Proposal to repeal same-sex marriage heading to House in 2012
CONCORD – A proposal to repeal New Hampshire’s same-sex marriage law is on its way to the House of Representatives early next year.
If adopted, the 1,600 married gay and lesbian couples would remain in that status but same-sex marriages in the future would be illegal.
The House Judiciary Committee’s 11-6 vote sends the amended measure (HB 437) forward for action during the 2012 session.
This bill would allow same-sex couples or any two, unmarried adults to enter into a civil union.
New Hampshire is one of six states where same-sex marriage is legal.
Rep. David Bates, R-Windham, the bill’s prime author, said marriage should be restricted to a man and a woman and letting any two adults enter a civil union is the proper compromise.
“We have heard for a number of years that the government needs to get out of peoples’ bedrooms,” Bates said. “This does not contemplate the sexual relationship of the parties involved.”
Rep. Gregory Sorg, R-Grafton, said marriage must be equated with the procreation of children.
If that is not enshrined, then there will be attempts to legalize the marriage of three or more partners, Sorg warned.
Rep. Lucy Weber, D-Walpole, said Sorg’s comments were an insult to couples that can’t or choose not to have children.
“I think this is an incredible slap at infertile couples, childless couples, foster parents, adoptive parents and loving grandparents,” Weber said.
Critics also attacked the part of the bill that would permit any individual or business to legally discriminate against any couple in employment or housing if a civil union violates their “religious or moral beliefs.”
Gov. John Lynch has vowed to veto any legislation that would repeal same-sex marriage.
“This bill has two chances of passing and becoming law, slim and none,” said Mo Baxley, executive director of the Freedom to Marry Coalition.
Another pro-gay rights group, Standing Up for New Hampshire Families, will release on Thursday a list of those opposed to any repeal effort.
“This is reckless and a distraction from the real issues facing our state,” said Tyler Deaton, spokesman for the group.

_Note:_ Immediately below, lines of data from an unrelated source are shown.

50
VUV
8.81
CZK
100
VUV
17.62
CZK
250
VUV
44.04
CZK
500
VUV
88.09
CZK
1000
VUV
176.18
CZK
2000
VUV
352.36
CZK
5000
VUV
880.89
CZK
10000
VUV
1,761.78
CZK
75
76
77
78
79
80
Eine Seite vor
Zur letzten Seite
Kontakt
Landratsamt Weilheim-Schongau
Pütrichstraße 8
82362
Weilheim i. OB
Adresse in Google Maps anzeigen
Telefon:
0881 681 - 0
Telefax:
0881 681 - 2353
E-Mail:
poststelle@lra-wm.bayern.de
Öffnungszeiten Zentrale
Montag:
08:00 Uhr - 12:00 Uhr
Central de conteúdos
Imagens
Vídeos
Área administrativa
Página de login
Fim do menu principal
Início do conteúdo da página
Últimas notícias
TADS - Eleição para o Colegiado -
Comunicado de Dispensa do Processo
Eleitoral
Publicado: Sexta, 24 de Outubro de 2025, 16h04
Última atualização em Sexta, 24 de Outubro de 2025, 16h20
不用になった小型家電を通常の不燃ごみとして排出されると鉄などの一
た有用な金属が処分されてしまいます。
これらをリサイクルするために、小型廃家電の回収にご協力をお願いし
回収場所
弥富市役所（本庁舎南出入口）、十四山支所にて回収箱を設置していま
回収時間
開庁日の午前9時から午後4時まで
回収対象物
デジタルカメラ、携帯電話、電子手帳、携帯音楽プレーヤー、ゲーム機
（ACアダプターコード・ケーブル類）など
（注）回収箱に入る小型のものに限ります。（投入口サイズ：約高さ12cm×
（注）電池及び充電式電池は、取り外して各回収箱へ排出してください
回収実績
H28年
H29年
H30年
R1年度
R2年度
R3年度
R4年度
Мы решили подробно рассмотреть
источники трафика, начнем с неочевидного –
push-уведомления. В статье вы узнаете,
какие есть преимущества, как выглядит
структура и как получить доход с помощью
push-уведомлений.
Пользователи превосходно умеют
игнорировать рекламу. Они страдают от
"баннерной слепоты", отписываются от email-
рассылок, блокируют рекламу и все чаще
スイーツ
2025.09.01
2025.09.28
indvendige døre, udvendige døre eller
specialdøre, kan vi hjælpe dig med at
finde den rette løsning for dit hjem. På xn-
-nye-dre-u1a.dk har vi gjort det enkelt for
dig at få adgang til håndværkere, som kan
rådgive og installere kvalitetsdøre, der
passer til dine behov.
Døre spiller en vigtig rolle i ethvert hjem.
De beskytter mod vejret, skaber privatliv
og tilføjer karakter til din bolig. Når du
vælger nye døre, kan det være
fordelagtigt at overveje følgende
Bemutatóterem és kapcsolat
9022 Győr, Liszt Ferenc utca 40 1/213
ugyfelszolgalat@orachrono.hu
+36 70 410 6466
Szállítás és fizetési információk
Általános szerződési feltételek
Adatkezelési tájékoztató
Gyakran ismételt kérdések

New Hampshire adopted civil unions for gay and lesbian couples in 2007; lawmakers repealed civil unions when same-sex marriages was made legal in New Hampshire two years later.
Early on in the 2011 session, House Republican leaders decided to kick this bill back to committee.
At the time, House GOP leaders said they did not want to take up the issue because their focus was on the struggling economy and passing a two-year state budget.
House Majority Leader D.J. Bettencourt, R-Salem, issued a statement that suggested he didn’t want this matter to detract from the GOP’s primary agenda in 2012 either.
“New Hampshire has been dealing with this issue for several years and we can only hope that this compromise will finally resolve the matter,” Bettencourt said. “Today, our citizens are most concerned about pocket book issues like taxes, controlled spending, job creation and creating a business friendly environment and that is where we intend to remain focused.”